ESG at the Margins: Why Responsible Investment Rarely Drives Long-Term Asset Allocation
The increasing focus of industry stakeholders on responsible investment has led to greater scrutiny of how asset owners integrate environmental, social, and governance (ESG) information into their investment strategies. We identified a gap in the literature regarding the role of ESG integration in setting long-term investment strategy, such as strategic asset allocations (SAAs). Through an interview and survey approach with investment strategy leaders at large asset owners in Australia and New Zealand, our research explores the key considerations for integrating ESG information into SAA, including regulatory changes, evolving stakeholder expectations, and the recognition that ESG risks and opportunities may have a material impact on financial returns over time. Given the prominence of Australian and New Zealand asset owners in the wider international pension system, this research has global relevance.

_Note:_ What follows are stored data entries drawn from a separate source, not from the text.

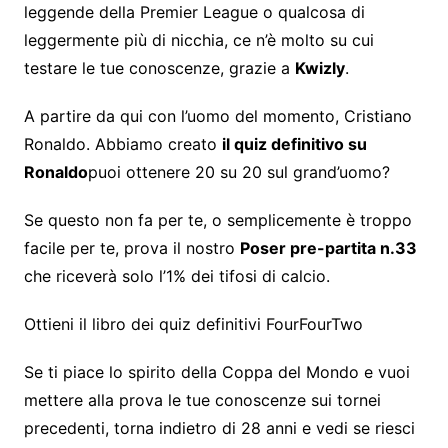
leggende della Premier League o qualcosa di
leggermente più di nicchia, ce n’è molto su cui
testare le tue conoscenze, grazie a
Kwizly
.
A partire da qui con l’uomo del momento, Cristiano
Ronaldo. Abbiamo creato
il quiz definitivo su
Ronaldo
puoi ottenere 20 su 20 sul grand’uomo?
Se questo non fa per te, o semplicemente è troppo
facile per te, prova il nostro
Poser pre-partita n.33
che riceverà solo l’1% dei tifosi di calcio.
Ottieni il libro dei quiz definitivi FourFourTwo
Se ti piace lo spirito della Coppa del Mondo e vuoi
mettere alla prova le tue conoscenze sui tornei
precedenti, torna indietro di 28 anni e vedi se riesci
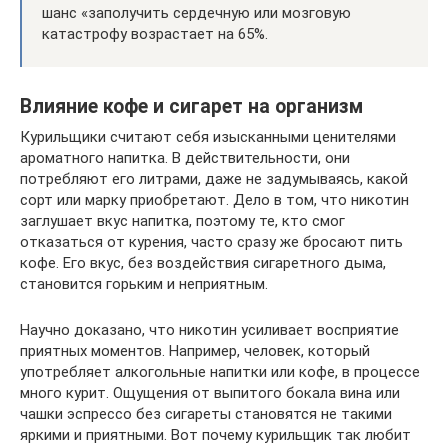
шанс «заполучить сердечную или мозговую
катастрофу возрастает на 65%.
Влияние кофе и сигарет на организм
Курильщики считают себя изысканными ценителями
ароматного напитка. В действительности, они
потребляют его литрами, даже не задумываясь, какой
сорт или марку приобретают. Дело в том, что никотин
заглушает вкус напитка, поэтому те, кто смог
отказаться от курения, часто сразу же бросают пить
кофе. Его вкус, без воздействия сигаретного дыма,
становится горьким и неприятным.
Научно доказано, что никотин усиливает восприятие
приятных моментов. Например, человек, который
употребляет алкогольные напитки или кофе, в процессе
много курит. Ощущения от выпитого бокала вина или
чашки эспрессо без сигареты становятся не такими
яркими и приятными. Вот почему курильщик так любит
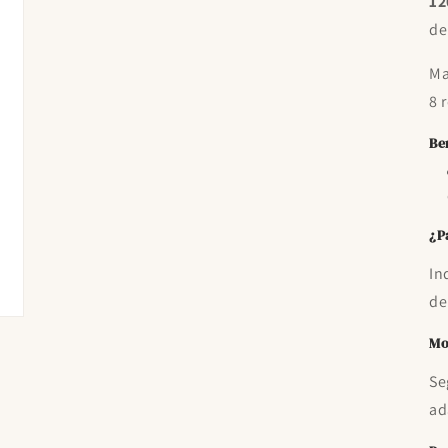
12
de
Ma
8 
Be
¿P
In
de
Mo
Se
ad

We found that as asset owners, particularly in Australia and New Zealand, continue to refine their ESG integration approaches, significant variation exists in their methodologies. Some asset owners adopt a top-down approach, adjusting their capital market assumptions (CMAs) to account for climate risks in their return assumptions. Many others rely on a bottom-up methodology, incorporating sustainability at the asset class or individual investment level. Additionally, debate continues about the trade-offs between impact objectives and traditional risk-adjusted return expectations, as well as other investment objectives that asset allocators must optimise.